House GOP support also remains a big question mark. For starters, Rep. John McHugh of New York has since joined the Obama administration as secretary of the Army, and two other former Republican supporters -- Reps. Mike Castle of Delaware and Mark Kirk of Illinois -- have drawn conservative ire as they try to run for the open Senate seats once held by Obama and Vice President Joe Biden.
"God only knows what will be in it based on all I'm hearing," Castle said last week of the Senate climate negotiations. But he also left open some wiggle room to support the legislation if it makes it back to the House.
"The Senate may write a bill that's more conducive to a 'yes' vote than the House bill was," Castle said.

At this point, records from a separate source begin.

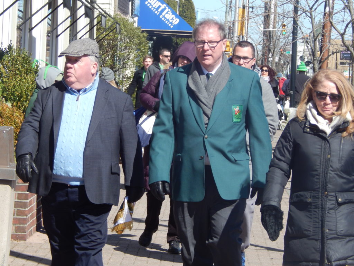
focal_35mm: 209
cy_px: 133
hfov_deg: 9.5
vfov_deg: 7.1
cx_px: 177
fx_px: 2137
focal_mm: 37.1
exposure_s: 1/400
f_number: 5.4
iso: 125
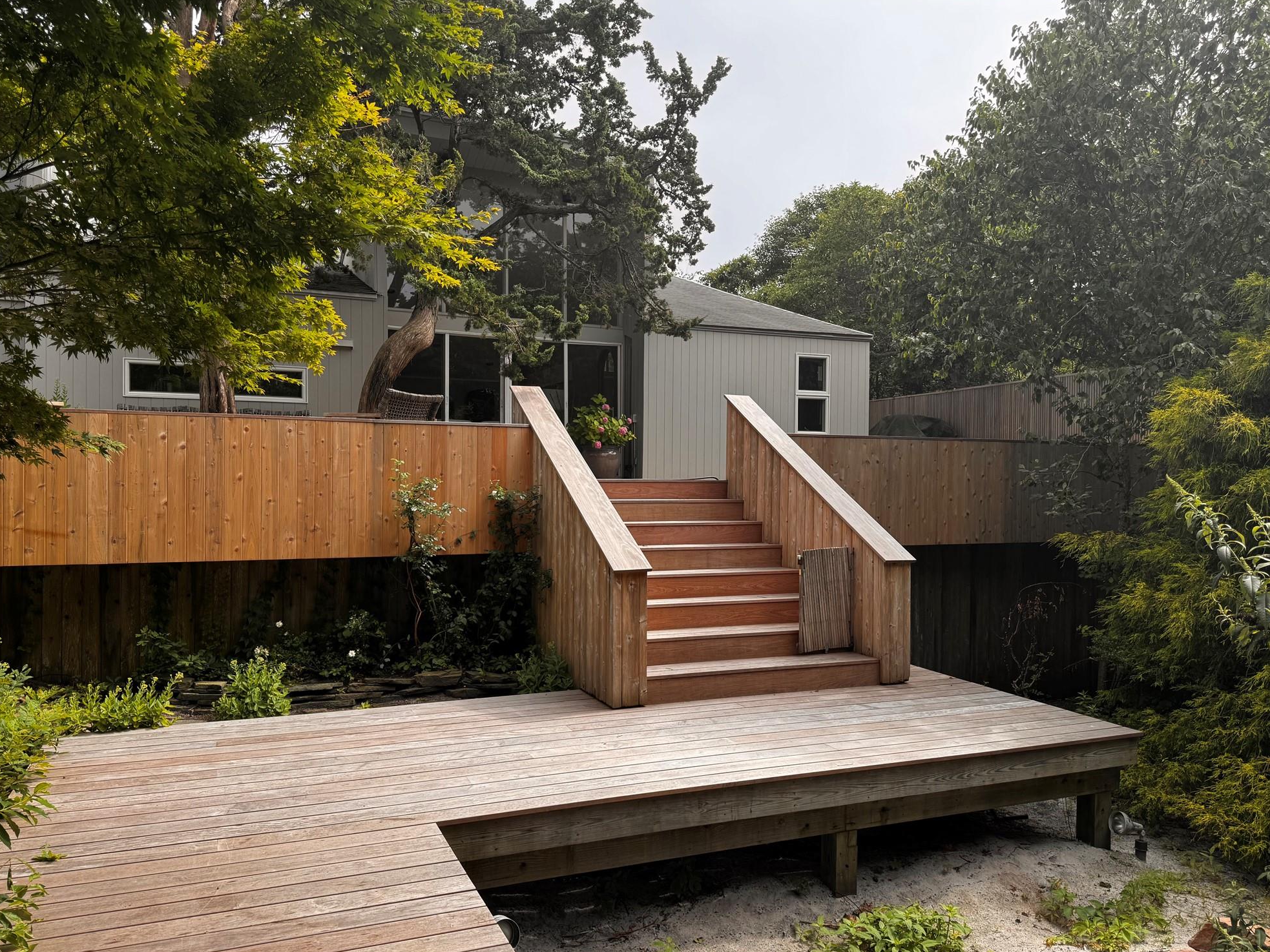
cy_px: 490
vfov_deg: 54.9
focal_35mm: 25
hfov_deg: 69.4
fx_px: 917
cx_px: 612
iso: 80
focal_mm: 6.76
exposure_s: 1/2174
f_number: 1.78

Several House Republicans said they do not doubt the Democrats' desire to pass the climate bill. "You wonder whether they can muster the votes here for any kind of cap and trade," Walden said. "But the Obama machine and the Pelosi army are not to be underestimated, even if it's the demise of more of their members, which I think it would be."
"If the Democrats want to drive another nail in their coffin, I guess they could pass a job-killing climate change bill," said Rep. Joe Barton (R-Texas), a skeptic on global warming science who serves as the ranking member of the House Energy and Commerce Committee.
Rep. John Larson of Connecticut, the chairman of the Democratic Caucus Committee, described last spring's House climate vote as akin to "herding cats." He said last week he does not expect anything to change -- assuming there is a next time.
"It all depends on the energy components in the bill," Larson said. "To the extent there's bipartisan agreement and that remains to be seen, hope springs eternal. It'll be a heavy lift, but I don't think there's too many bills that haven't been a heavy lift."